Nellie married Walter Levy who distinguished himself in the First World War and won the DSO. In 1923 he died from the effects of the trenches. Nellie later married Basil Ionides the pioneering Art Deco designer. From 1931, they lived in great style at Buxted Park in Sussex and at Riverside House in Twickenham. Both shared a love of the arts and collecting. Nellie started collecting autographs in her teens and this graduated onto paintings, porcelain, enamel snuff boxes and Meissen figures.

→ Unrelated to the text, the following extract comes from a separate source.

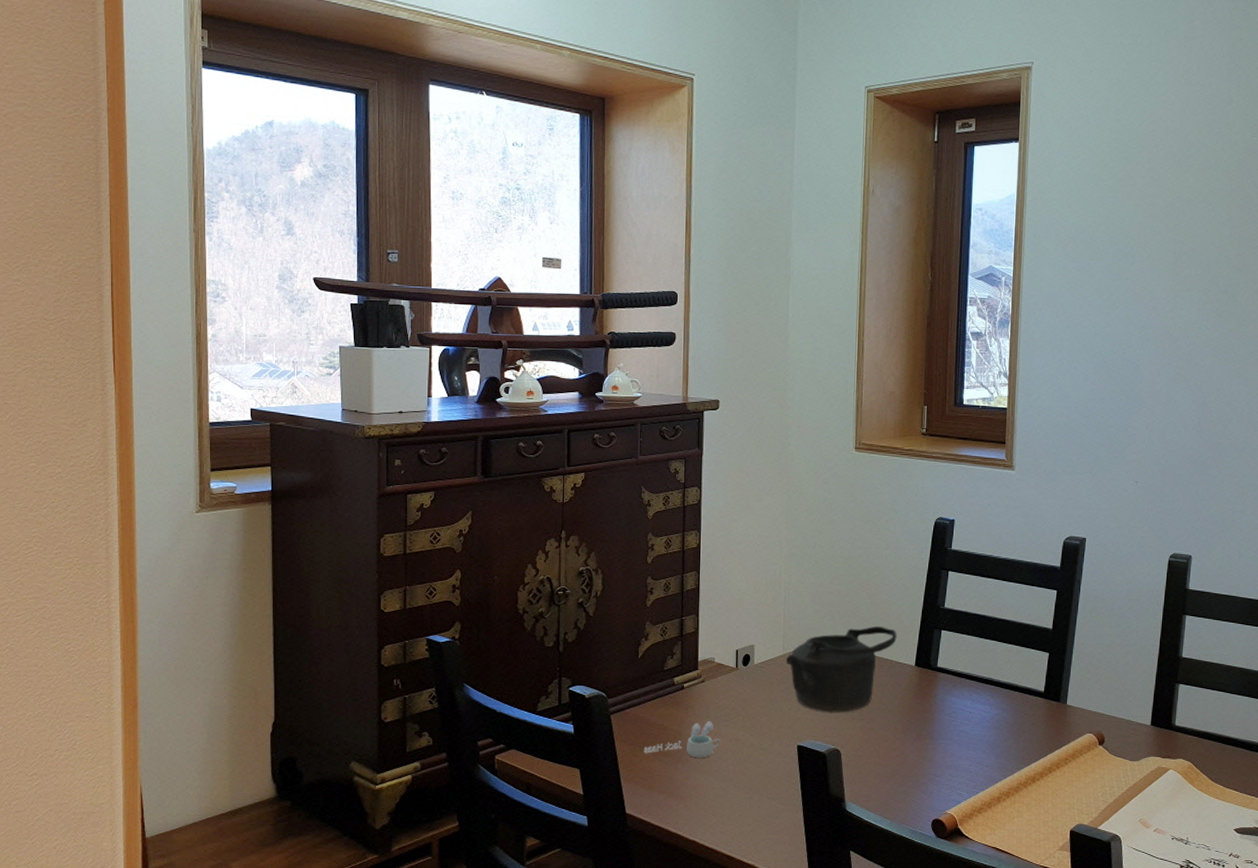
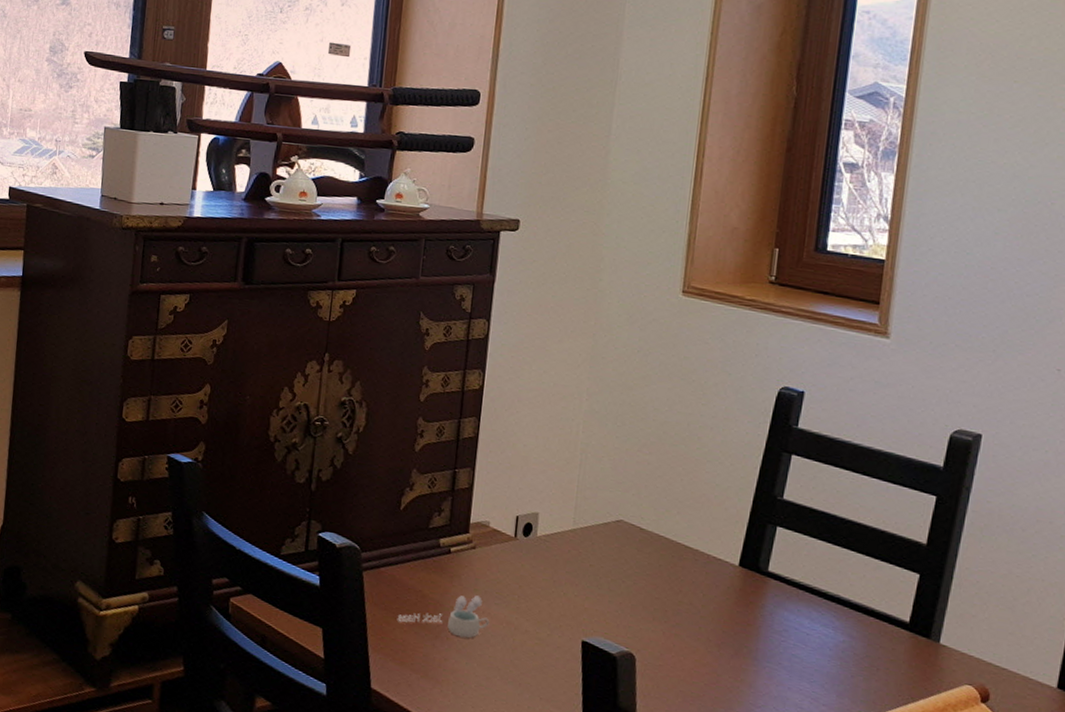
teapot: present [785,626,897,713] -> none [575,509,719,610]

She bequeathed her collection of topographical paintings to the borough (of Twickenham) and in addition collected conversation pieces and dog pictures (many of which were donated to the Kennel Club in London). Nellie amassed a remarkable collection of local topographical views from the 18th and 19th centuries, which depict the many important properties within the borough, as well as gardens and the natural landscapes including the famed view (see image) from Richmond Hill.”
“The Honourable Nellie Ionides (born Nellie Samuel; 1883 – 15 November 1962) was an English collector, connoisseur and philanthropist. She is best known for saving the 18th-century Octagon Room at Orleans House in Twickenham from destruction, and for donating this and also many pieces from her extensive art collection to the local council (now the London Borough of Richmond upon Thames).
Her first husband was Major Walter Henry Levy, who died in 1923. They had four children together: John Henry Levy (born 1910); Mary Violet Levy; Winifred May Levy, who married Richard Frederick Jessel in 1926 – their son Toby Jessel was the Member of Parliament for Twickenham from 1970 to 1997; and Vivien Levy, who married the writer and broadcaster Robert Henriques.
In 1930 she met the architect Basil Ionides while he was decorating her residence at 49 Berkeley Square West. They married later that year and had one child, Adam, who died aged nine.
In 1926, a firm of gravel merchants bought Orleans House and its surrounding grounds and demolished the main house. Nellie Ionides purchased the adjoining 1721 Octagon Room designed by James Gibbs, and the stables buildings, saving them from destruction. The Octagon Room and its service wing are now listed Grade I by Historic England.
Nellie Ionides died on 15 November 1962 and is buried at Golders Green Jewish Cemetery, as is her first husband, Walter Henry Levy. On her death, the Municipal Borough of Twickenham – which was absorbed three years later into the London Borough of Richmond upon Thames – was bequeathed the Octagon Room, its surrounding buildings (now the Orleans House Gallery) and the grounds of Orleans House, together with Nellie Ionides’ art collection of local topographical views.”